Pictures with circuit source files
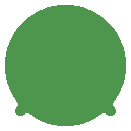
<source format=gbr>
G04 #@! TF.GenerationSoftware,KiCad,Pcbnew,(5.1.2)-1*
G04 #@! TF.CreationDate,2019-06-20T00:50:11-07:00*
G04 #@! TF.ProjectId,SMOL,534d4f4c-2e6b-4696-9361-645f70636258,rev?*
G04 #@! TF.SameCoordinates,Original*
G04 #@! TF.FileFunction,Soldermask,Bot*
G04 #@! TF.FilePolarity,Negative*
%FSLAX46Y46*%
G04 Gerber Fmt 4.6, Leading zero omitted, Abs format (unit mm)*
G04 Created by KiCad (PCBNEW (5.1.2)-1) date 2019-06-20 00:50:11*
%MOMM*%
%LPD*%
G04 APERTURE LIST*
%ADD10C,0.304800*%
G04 APERTURE END LIST*
D10*
G36*
X103096598Y-96666373D02*
G01*
X104030344Y-97053143D01*
X104030345Y-97053144D01*
X104870695Y-97614647D01*
X105585353Y-98329305D01*
X105960537Y-98890809D01*
X106146857Y-99169656D01*
X106533627Y-100103402D01*
X106730800Y-101094659D01*
X106730800Y-102105341D01*
X106533627Y-103096598D01*
X106146857Y-104030344D01*
X105601999Y-104845782D01*
X105590448Y-104867393D01*
X105583335Y-104890842D01*
X105580933Y-104915228D01*
X105583335Y-104939614D01*
X105590448Y-104963063D01*
X105601999Y-104984674D01*
X105617544Y-105003616D01*
X105636482Y-105019158D01*
X105697368Y-105059841D01*
X105760159Y-105122632D01*
X105809494Y-105196466D01*
X105843476Y-105278507D01*
X105860800Y-105365600D01*
X105860800Y-105454400D01*
X105843476Y-105541493D01*
X105809494Y-105623534D01*
X105760159Y-105697368D01*
X105697368Y-105760159D01*
X105623534Y-105809494D01*
X105541493Y-105843476D01*
X105454400Y-105860800D01*
X105365600Y-105860800D01*
X105278507Y-105843476D01*
X105196466Y-105809494D01*
X105122632Y-105760159D01*
X105059841Y-105697368D01*
X105019158Y-105636482D01*
X105003615Y-105617544D01*
X104984673Y-105601999D01*
X104963063Y-105590448D01*
X104939614Y-105583335D01*
X104915227Y-105580933D01*
X104890841Y-105583335D01*
X104867392Y-105590448D01*
X104845784Y-105601998D01*
X104813556Y-105623532D01*
X104030344Y-106146857D01*
X103096598Y-106533627D01*
X102105341Y-106730800D01*
X101094659Y-106730800D01*
X100103402Y-106533627D01*
X99169656Y-106146857D01*
X98386444Y-105623532D01*
X98354216Y-105601998D01*
X98332607Y-105590448D01*
X98309158Y-105583335D01*
X98284772Y-105580933D01*
X98260386Y-105583335D01*
X98236937Y-105590448D01*
X98215326Y-105601999D01*
X98196384Y-105617544D01*
X98180842Y-105636482D01*
X98140159Y-105697368D01*
X98077368Y-105760159D01*
X98003534Y-105809494D01*
X97921493Y-105843476D01*
X97834400Y-105860800D01*
X97745600Y-105860800D01*
X97658507Y-105843476D01*
X97576466Y-105809494D01*
X97502632Y-105760159D01*
X97439841Y-105697368D01*
X97390506Y-105623534D01*
X97356524Y-105541493D01*
X97339200Y-105454400D01*
X97339200Y-105365600D01*
X97356524Y-105278507D01*
X97390506Y-105196466D01*
X97439841Y-105122632D01*
X97502632Y-105059841D01*
X97563518Y-105019158D01*
X97582456Y-105003615D01*
X97598001Y-104984673D01*
X97609552Y-104963063D01*
X97616665Y-104939614D01*
X97619067Y-104915227D01*
X97616665Y-104890841D01*
X97609552Y-104867392D01*
X97598001Y-104845782D01*
X97053143Y-104030344D01*
X96666373Y-103096598D01*
X96469200Y-102105341D01*
X96469200Y-101094659D01*
X96666373Y-100103402D01*
X97053143Y-99169656D01*
X97239463Y-98890809D01*
X97614647Y-98329305D01*
X98329305Y-97614647D01*
X99169655Y-97053144D01*
X99169656Y-97053143D01*
X100103402Y-96666373D01*
X101094659Y-96469200D01*
X102105341Y-96469200D01*
X103096598Y-96666373D01*
X103096598Y-96666373D01*
G37*
M02*

</source>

To do
Transcribe the records above exactly, beginning at the line that contains "X105003615Y-105617544D01*" and ending with the line that contains "X96666373Y-103096598D01*", both included, and nothing else.

Final answer
X105003615Y-105617544D01*
X104984673Y-105601999D01*
X104963063Y-105590448D01*
X104939614Y-105583335D01*
X104915227Y-105580933D01*
X104890841Y-105583335D01*
X104867392Y-105590448D01*
X104845784Y-105601998D01*
X104813556Y-105623532D01*
X104030344Y-106146857D01*
X103096598Y-106533627D01*
X102105341Y-106730800D01*
X101094659Y-106730800D01*
X100103402Y-106533627D01*
X99169656Y-106146857D01*
X98386444Y-105623532D01*
X98354216Y-105601998D01*
X98332607Y-105590448D01*
X98309158Y-105583335D01*
X98284772Y-105580933D01*
X98260386Y-105583335D01*
X98236937Y-105590448D01*
X98215326Y-105601999D01*
X98196384Y-105617544D01*
X98180842Y-105636482D01*
X98140159Y-105697368D01*
X98077368Y-105760159D01*
X98003534Y-105809494D01*
X97921493Y-105843476D01*
X97834400Y-105860800D01*
X97745600Y-105860800D01*
X97658507Y-105843476D01*
X97576466Y-105809494D01*
X97502632Y-105760159D01*
X97439841Y-105697368D01*
X97390506Y-105623534D01*
X97356524Y-105541493D01*
X97339200Y-105454400D01*
X97339200Y-105365600D01*
X97356524Y-105278507D01*
X97390506Y-105196466D01*
X97439841Y-105122632D01*
X97502632Y-105059841D01*
X97563518Y-105019158D01*
X97582456Y-105003615D01*
X97598001Y-104984673D01*
X97609552Y-104963063D01*
X97616665Y-104939614D01*
X97619067Y-104915227D01*
X97616665Y-104890841D01*
X97609552Y-104867392D01*
X97598001Y-104845782D01*
X97053143Y-104030344D01*
X96666373Y-103096598D01*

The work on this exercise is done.